« Dans le contexte actuel, cette jurisprudence est courageuse et honore la magistrature » clame Me Pierre Landete, fondateur de l’Institut de défense des étrangers à Bordeaux et avocat de Monsieur K, un sans papier kurde. Il tient dans ses mains, une récente décision du tribunal correctionnel de Bordeaux, présidé par Alain Reynal, vice-président du tribunal de grande instance (TGI) de Bordeaux. Celle-ci relaxe Monsieur K, au motif « qu’il ne saurait être reproché au prévenu ce droit inaliénable à préserver sa vie ou son intégrité physique. » Le 22 mai 2007, ce sans papier kurde, a refusé d’embarquer dans un vol à destination de la Turquie, invoquant « avoir peur pour sa vie », se soustrayant de fait à un arrêté de reconduite à la frontière, qui lui avait été notifié par la préfecture de Gironde le 12 mai. Deux rapports psychiatriques attestent la sincérité de ses propos.
Pour justifier sa décision, ce juge s’appuie sur l’article 122-2 du code pénal, qui stipule, que « cette contrainte doit être irrésistible et extérieure », et relevée de « faits établis, dont il résulte qu’il était impossible d’échapper au péril imminent ». « Nous avons recours à cet article si, par exemple, on vous oblige à commettre un vol en menaçant de mort votre famille » explique Alain Reynal. Dans cette affaire, le vice-président du TGI l’a appliqué à la situation des kurdes en Turquie, en soulignant que Monsieur K, a été menacé de mort par les autorités turques et le PKK, « sans commettre d’acte terroriste » et « sans avoir de simples activités politiques ».
« La contrainte est extérieure et ce Kurde n’a rien fait pour créer cette situation »
Une situation, qui a amené ce jeune Kurde de 32 ans à quitter la Turquie pour la France, où il vit depuis trois ans, à Bordeaux en Gironde avec sa femme, une Kurde régularisée, avec laquelle il vient d’avoir un enfant. Bien installé dans la région, il travaille « clandestinement » comme carreleur, car, pour l’instant, l’asile politique lui a été refusé. Pour lui, retourner en Turquie est impensable.

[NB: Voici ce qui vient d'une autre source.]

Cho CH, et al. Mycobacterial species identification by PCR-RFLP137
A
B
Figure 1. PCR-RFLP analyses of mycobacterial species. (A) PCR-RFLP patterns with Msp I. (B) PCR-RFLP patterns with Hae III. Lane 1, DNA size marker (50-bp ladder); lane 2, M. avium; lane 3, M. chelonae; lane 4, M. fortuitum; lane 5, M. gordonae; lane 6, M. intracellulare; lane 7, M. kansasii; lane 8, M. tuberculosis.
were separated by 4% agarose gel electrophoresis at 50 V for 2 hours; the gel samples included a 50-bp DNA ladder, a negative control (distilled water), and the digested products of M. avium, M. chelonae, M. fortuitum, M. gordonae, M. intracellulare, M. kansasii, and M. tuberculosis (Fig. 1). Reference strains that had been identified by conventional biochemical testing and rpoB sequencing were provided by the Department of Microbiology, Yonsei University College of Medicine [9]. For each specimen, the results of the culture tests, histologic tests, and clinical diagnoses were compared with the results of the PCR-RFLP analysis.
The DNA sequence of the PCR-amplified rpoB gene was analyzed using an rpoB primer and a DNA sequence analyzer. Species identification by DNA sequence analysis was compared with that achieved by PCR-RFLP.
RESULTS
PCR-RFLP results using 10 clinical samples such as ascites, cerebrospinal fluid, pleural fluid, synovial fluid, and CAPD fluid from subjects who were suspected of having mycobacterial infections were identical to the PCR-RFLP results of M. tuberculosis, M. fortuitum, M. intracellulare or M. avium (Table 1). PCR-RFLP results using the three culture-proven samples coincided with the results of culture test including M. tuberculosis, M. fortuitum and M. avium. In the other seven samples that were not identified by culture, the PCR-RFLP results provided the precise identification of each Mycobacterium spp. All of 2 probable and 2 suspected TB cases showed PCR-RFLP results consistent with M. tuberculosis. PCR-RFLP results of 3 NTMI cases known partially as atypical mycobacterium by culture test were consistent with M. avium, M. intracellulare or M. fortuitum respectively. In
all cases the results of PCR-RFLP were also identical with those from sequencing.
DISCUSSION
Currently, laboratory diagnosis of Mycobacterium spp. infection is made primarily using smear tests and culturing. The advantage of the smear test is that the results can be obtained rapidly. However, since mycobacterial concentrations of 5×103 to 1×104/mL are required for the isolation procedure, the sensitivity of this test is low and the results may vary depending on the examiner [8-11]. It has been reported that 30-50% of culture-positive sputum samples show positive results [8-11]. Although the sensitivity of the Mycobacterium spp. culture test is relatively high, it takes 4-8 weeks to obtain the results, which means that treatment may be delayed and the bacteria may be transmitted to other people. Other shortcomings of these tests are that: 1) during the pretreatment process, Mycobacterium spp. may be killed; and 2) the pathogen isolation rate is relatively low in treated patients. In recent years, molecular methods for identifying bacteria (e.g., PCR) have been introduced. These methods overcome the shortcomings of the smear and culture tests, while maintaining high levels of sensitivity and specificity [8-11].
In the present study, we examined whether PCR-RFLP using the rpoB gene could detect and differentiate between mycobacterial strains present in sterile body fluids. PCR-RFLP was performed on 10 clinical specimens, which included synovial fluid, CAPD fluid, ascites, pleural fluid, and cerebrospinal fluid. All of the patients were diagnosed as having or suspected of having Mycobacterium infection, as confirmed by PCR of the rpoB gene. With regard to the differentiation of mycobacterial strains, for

Au regard du fait, que « la contrainte est extérieure et qu’il n’a rien fait pour créer cette situation », j’ai donc décidé de le relaxer, indique le juge Alain Reynal, qui reconnaît lui-même, que « cette décision est une première en France. » Elle intervient dans un contexte particulier. Nicolas Sarkozy a promis d’expulser cette année 25 000 étrangers en situation irrégulière et, le 20 mai prochain, doit être débattu au parlement européen un projet de directive, qui instituerait, si elle est votée, l’internement administratif des étrangers en situation irrégulière pour une durée allant jusqu’à 18 mois et une interdiction du territoire européen pendant cinq ans.
Se définissant lui-même comme un magistrat « audacieux », le juge Alain Reynal, 55 ans, marié et père de deux enfants, a déjà fait parler de lui à plusieurs reprises sur cette question des étrangers. « J’ai été sensibilisé très tôt au sort des étrangers. En 1936, mon grand-père a accueilli des espagnols, opposants à Franco, et en 1938, il a recueilli des allemands, qui fuyaient le régime nazi » rappelle t-il, avec une certaine émotion. Ainsi, l’été dernier, il a demandé la libération de 18 étrangers en situation irrégulière, car ils étaient privés au centre de rétention des moyens de communication prévus par la loi. « Il y avait une discrimination économique, ceux qui pouvaient payer avaient le droit d’appeler, les autres non » rappelle t-il. Son jugement avait, alors, été confirmé par la cour d’appel. Dans cette affaire du sans papier kurde, le parquet a, là aussi, fait appel. Il espère bien que la cour lui donnera une nouvelle fois raison.